Here is a minimal example:
@transform(
output=Output("/path/to/bucketed/flights/dataset"),
source=Input("/path/to/flights/dataset"),
)
def compute(output, source):
output.write_dataframe(
source.dataframe().repartition("dep_runway_actual"),
bucket_cols=["dep_runway_actual"],
bucket_count=200,
sort_by=["dep_runway_actual"],
)
In the above example, I include a sort_by
in addition to specifying bucket_cols
because in principle this would allow downstream consumers to take advantage of both the bucketing and the sorting when performing a sort-merge join. However, this will only make a difference if the BUCKET_SORTED_SCAN_ENABLED spark property is enabled on the downstream job (and as noted at https://www.palantir.com/docs/foundry/optimizing-pipelines/projections-overview/#join-projected-and-non-projected-datasets, a bucket sorted scan does not necessarily improve performance).

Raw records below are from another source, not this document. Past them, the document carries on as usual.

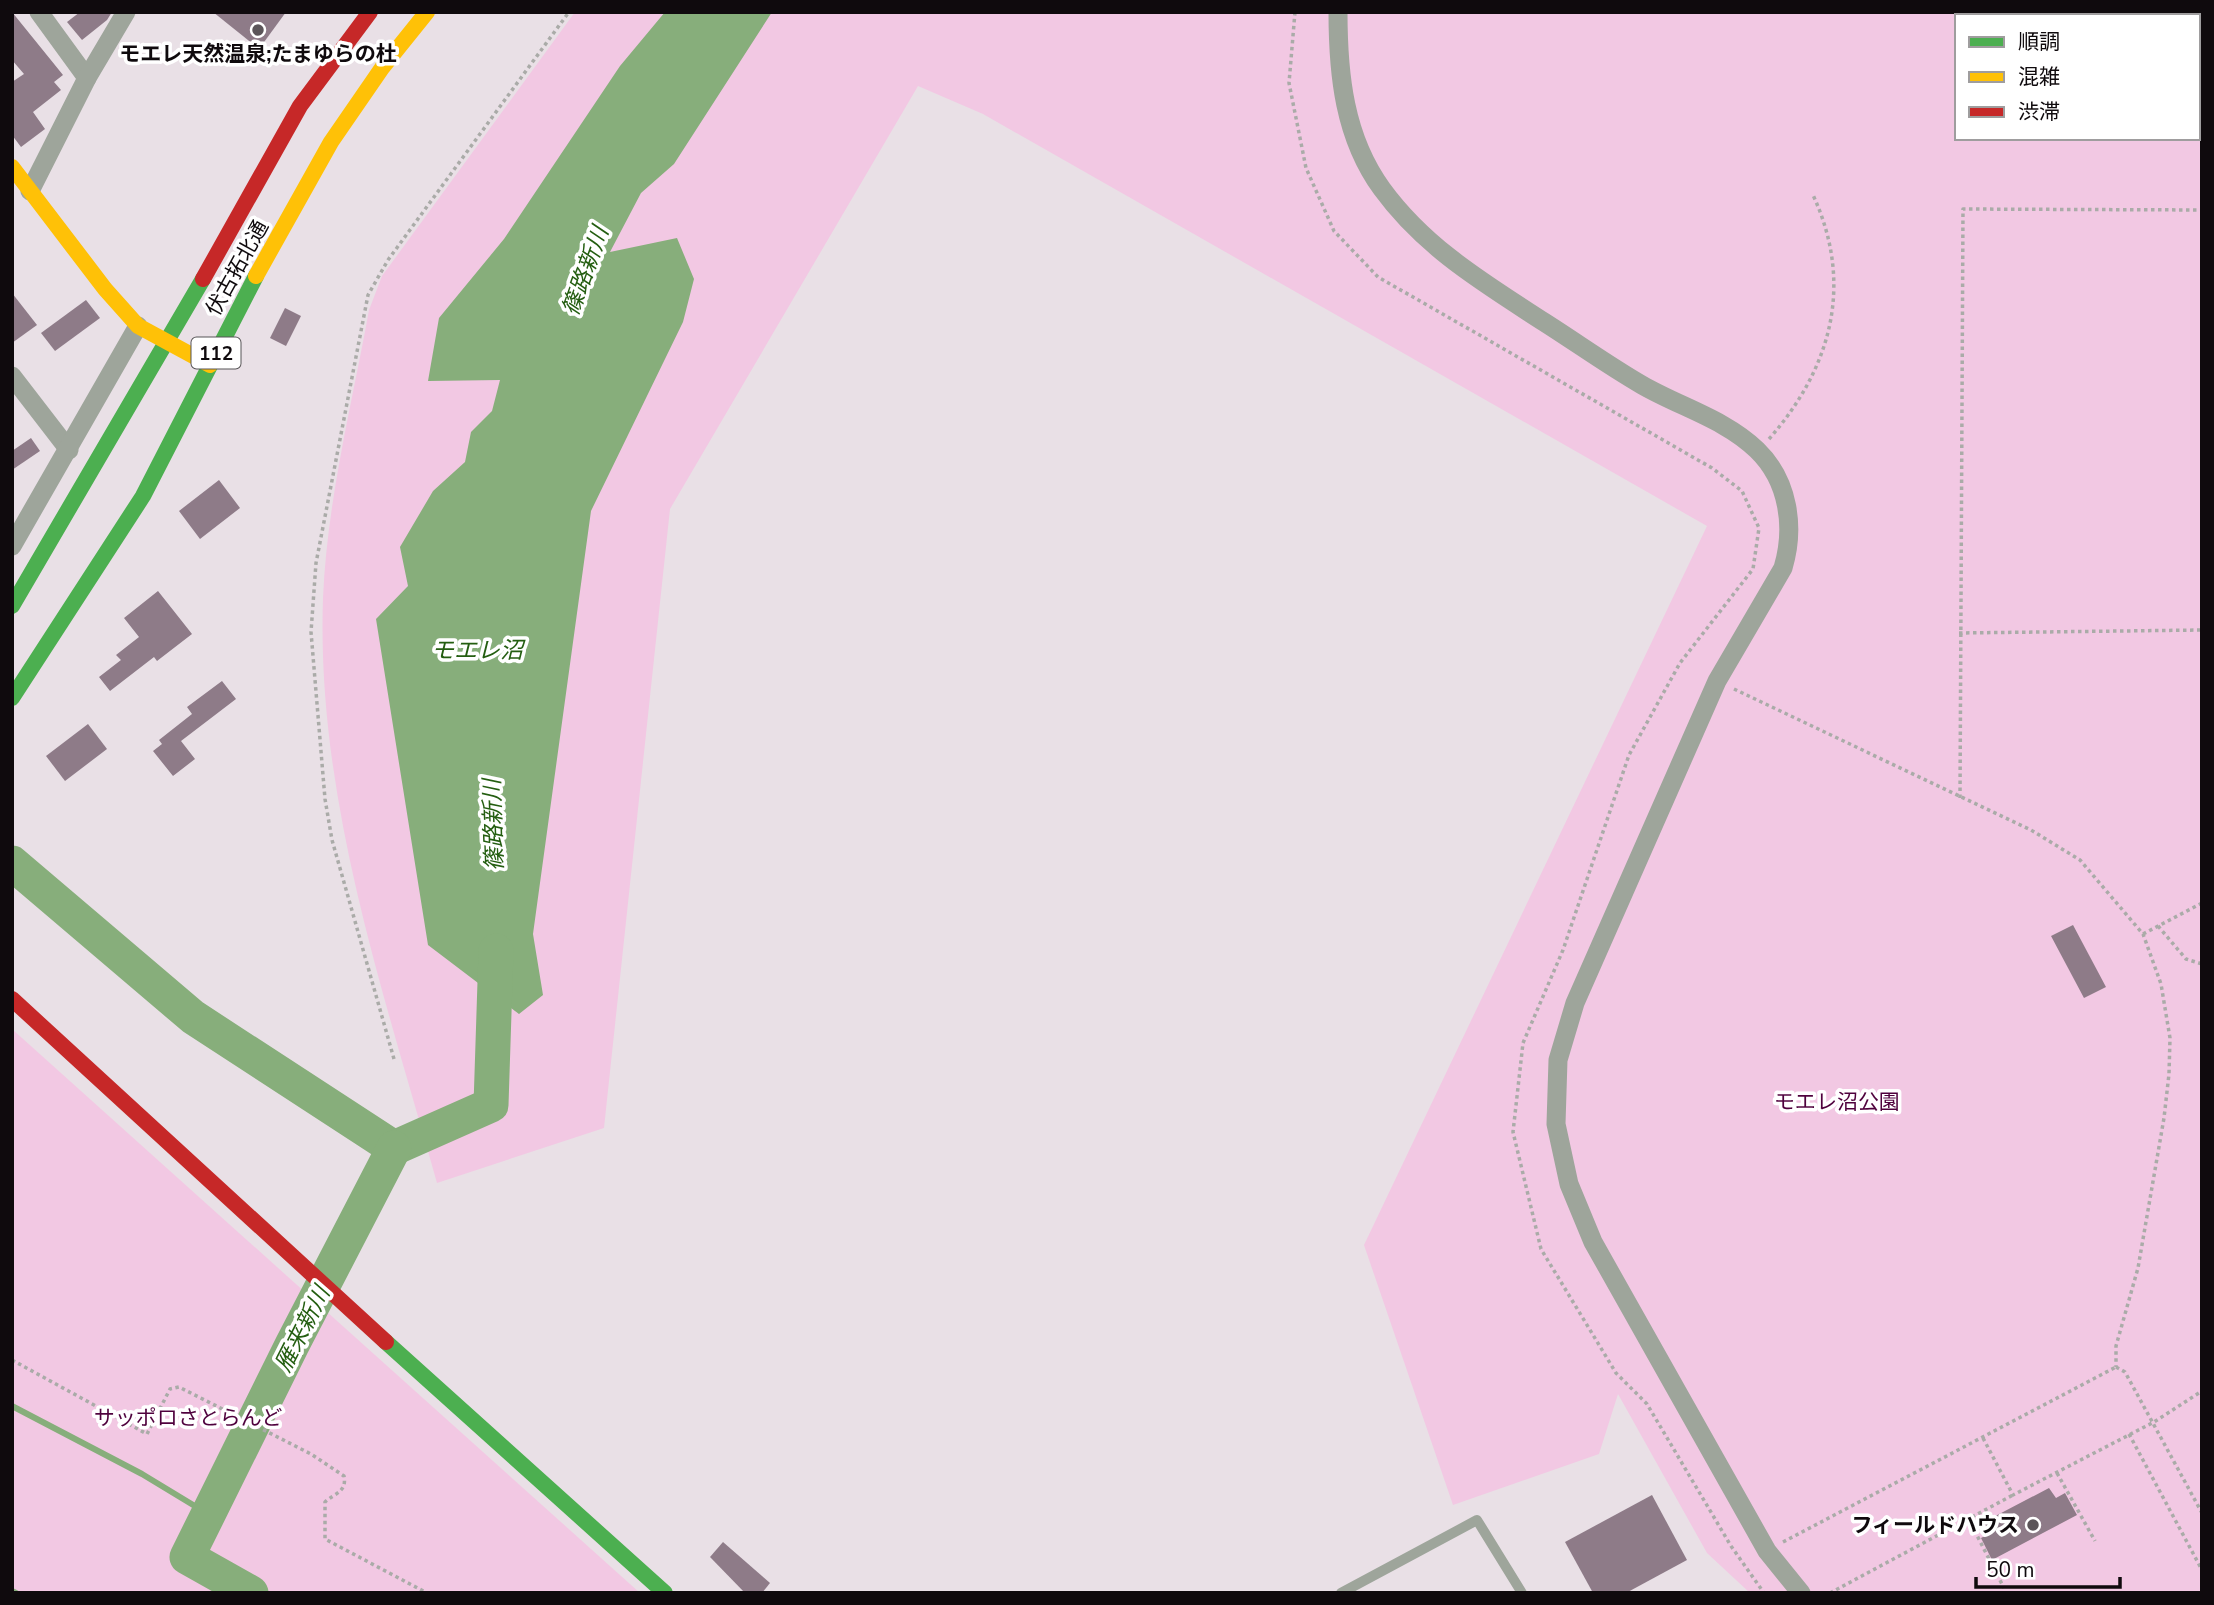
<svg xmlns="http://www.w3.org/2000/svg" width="2214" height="1605" font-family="'Nunito Sans','Noto Sans JP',sans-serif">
<rect width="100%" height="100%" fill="#e9e0e6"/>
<g fill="#f2c8e3" fill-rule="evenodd">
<path d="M575,12h1627v1581h-452l-43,-40 -89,-159 -19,60 -146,51 -89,-260 343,-719 -724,-412 -65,-28 -248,423 -66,619 -167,55c-53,-190 -121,-385 -114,-585 4,-97 29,-194 46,-288l13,-34zM1957,16h241v122h-241z"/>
<path d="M12,1029l628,564h-628z"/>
</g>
<path fill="#87ae7b" d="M665,12h107l-98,152 -33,29 -31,59 67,-14 17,41 -11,43 -92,189 -58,423 10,61 -24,19 -91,-69 -52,-326 32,-33 -8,-39 33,-56 32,-29 6,-30 21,-21 8,-31 -72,1 11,-63 65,-79 116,-173z"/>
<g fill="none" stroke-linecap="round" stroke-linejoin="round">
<g stroke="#87ae7b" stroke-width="6">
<path d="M12,1406l130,68 66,40"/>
<path d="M12,1591l4,2"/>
</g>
<g stroke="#87ae7b" stroke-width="35">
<path d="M12,863l181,154 201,131"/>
<path d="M394,1148l97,-43 5,-154"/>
<path d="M251,1593l-64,-36 105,-212 102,-197"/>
</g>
</g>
<g fill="#8e7b88">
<path d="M12,12l51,63 -9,7 7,8 -28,22 12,17 -24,18 -9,-12v-53l12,-8 -12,-14z"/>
<path d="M80,12h32l-5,8 -25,20 -15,-18z"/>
<path d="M213,12h73l-27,37z"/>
<path d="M12,293l25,32 -25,18z"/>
<path d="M86,300l14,18 -45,33 -14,-18z"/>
<path d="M285,308l16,8 -15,30 -16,-8z"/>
<path d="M31,438l9,13 -28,19v-19z"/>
<path d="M219,480l21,28 -40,31 -21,-28z"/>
<path d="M158,591l34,43 -35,27 -3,-4 -44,34 -11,-14 22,-17 -5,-5 23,-18 -15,-19z"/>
<path d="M222,681l14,18 -55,42 14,18 -22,17 -20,-25 9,-7 -3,-4 33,-26 -5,-7z"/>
<path d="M88,724l19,25 -42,32 -19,-25z"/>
<path d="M2073,925l33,62 -22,11 -33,-62z"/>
<path d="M2049,1488l7,10 9,-5 12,22 -85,45 -11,-22 8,-4 -5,-12z"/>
<path d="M1652,1495l35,65 -61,33h-33l-28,-51z"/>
<path d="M723,1542l47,41 -8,10h-17l-35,-36z"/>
</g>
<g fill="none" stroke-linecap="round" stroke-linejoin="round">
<g stroke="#aaaba8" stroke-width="3.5" stroke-dasharray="3.5 3.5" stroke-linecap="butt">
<path d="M1295,12l-6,71 17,85 28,63 44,46 334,191 30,23 17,37 -6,41 -73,94 -51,92 -66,195 -40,93 -10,89 28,117 75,124 31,31 84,142 33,47"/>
<path d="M1769,439c63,-72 85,-155 44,-244"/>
<path d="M1959,633l243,-3"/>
<path d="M1734,689l297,141 49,30 63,74 18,50 9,54 -1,36 -5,44 -26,150 -22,78v21"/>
<path d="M1960,798l3,-589 239,1"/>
<path d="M2158,926l28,33 16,5"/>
<path d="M2143,934l59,-31"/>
<path d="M394,1059l-62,-219 -7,-41 -14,-167 5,-69 52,-268 20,-35 181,-248"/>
<path d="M12,1360l135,74 23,-45 9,-2 132,67 33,22c3,16 -9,17 -19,26v37l102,54"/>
<path d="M2116,1367l9,5 77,141"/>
<path d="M2129,1434l73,136"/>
<path d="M1983,1438l30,57 141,-73 48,-31"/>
<path d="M2057,1473l38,68"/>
<path d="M1968,1518l36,70"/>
<path d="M1783,1542l333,-175"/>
<path d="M1830,1593l183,-98"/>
</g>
<path stroke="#9ea59b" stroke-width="10" d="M1341,1593l136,-73 45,73"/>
<g stroke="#9ea59b" stroke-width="19">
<path d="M39,12l48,66"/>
<path d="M1338,12c0,62 6,125 44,177 43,59 102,94 162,133 33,21 65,44 98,63 38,22 83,34 115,65 32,31 38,78 26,118l-66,113 -142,322 -17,57 -2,64 13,60 24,58 174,309 34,42"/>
<path d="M30,191l57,-113 39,-66"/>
<path d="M12,376l57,74"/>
<path d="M12,546l126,-220"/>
</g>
<g stroke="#4caf50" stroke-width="16">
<path d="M12,606l191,-327"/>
<path d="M12,698l131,-202 113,-220"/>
<path d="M386,1342l279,251"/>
</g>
<g stroke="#ffc107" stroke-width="16">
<path d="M12,167l93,122 33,37 72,39"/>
<path d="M256,276l75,-134 51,-74 45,-56"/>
</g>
<g stroke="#c62828" stroke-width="16">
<path d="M203,279l97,-173 70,-94"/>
<path d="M12,999l374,343"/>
</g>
</g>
<g fill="#5b5559" stroke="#fff" stroke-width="2.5">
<circle cx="258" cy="30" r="7"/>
<circle cx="2033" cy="1525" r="7"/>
</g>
<g text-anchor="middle" stroke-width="7" stroke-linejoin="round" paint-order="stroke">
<rect fill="#fff" stroke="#575456" stroke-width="2" x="191.5" y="337.5" width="49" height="31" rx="5"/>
<g font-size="19" font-weight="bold" fill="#0f0a0d">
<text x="216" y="360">112</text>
</g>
<g font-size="21" font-weight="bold" fill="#0f0a0d" stroke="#fff">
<text x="258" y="61">モエレ天然温泉;たまゆらの杜</text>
<text x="2019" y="1532" text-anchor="end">フィールドハウス</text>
</g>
<g font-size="21" fill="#0f0a0d" stroke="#fff">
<text transform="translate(237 268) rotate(-61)" y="7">伏古拓北通</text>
</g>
<g font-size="21" fill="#4f013d" stroke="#fff">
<text x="1837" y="1109">モエレ沼公園</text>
<text x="188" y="1425">サッポロさとらんど</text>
</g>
<g font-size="23" font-style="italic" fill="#245e11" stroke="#fff">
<text transform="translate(585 271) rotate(-70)" y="8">篠路新川</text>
<text x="477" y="658">モエレ沼</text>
<text transform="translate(493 825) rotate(-92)" y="8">篠路新川</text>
<text transform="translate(302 1329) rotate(-63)" y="8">雁来新川</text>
</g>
</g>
<rect width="2214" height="1605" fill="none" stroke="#0f0a0d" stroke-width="28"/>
<rect x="1955" y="14" width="245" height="126" fill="#ffffff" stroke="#9f9d9e" stroke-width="2"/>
<rect x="1969" y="37" width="35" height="10" fill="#4caf50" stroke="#9f9d9e" stroke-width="2"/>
<text x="2018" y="49" font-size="21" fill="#0f0a0d">順調</text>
<rect x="1969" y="72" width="35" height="10" fill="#ffc107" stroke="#9f9d9e" stroke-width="2"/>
<text x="2018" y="84" font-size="21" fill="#0f0a0d">混雑</text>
<rect x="1969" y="107" width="35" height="10" fill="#c62828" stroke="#9f9d9e" stroke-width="2"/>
<text x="2018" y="119" font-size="21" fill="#0f0a0d">渋滞</text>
<path d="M1976 1577v10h144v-10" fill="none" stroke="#0f0a0d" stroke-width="3.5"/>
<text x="1986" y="1577" font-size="21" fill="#0f0a0d" stroke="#ffffff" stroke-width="5" paint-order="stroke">50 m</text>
</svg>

Also note that in the above example, I call repartition on the dataframe in addition to specifying bucket columns in the write settings - this is recommended because Spark will perform bucketing separately for each partition, so if the same value of the bucket column exists in multiple partitions, you can end up with an excessive amount of output dataset files.
Please see my earlier answer for a discussion of the differences between bucketing and using a join-optimized projection (depending upon details of your use-case, like whether your pipeline is incremental, creating a join-optimized projection may be the correct way to achieve your objectives here).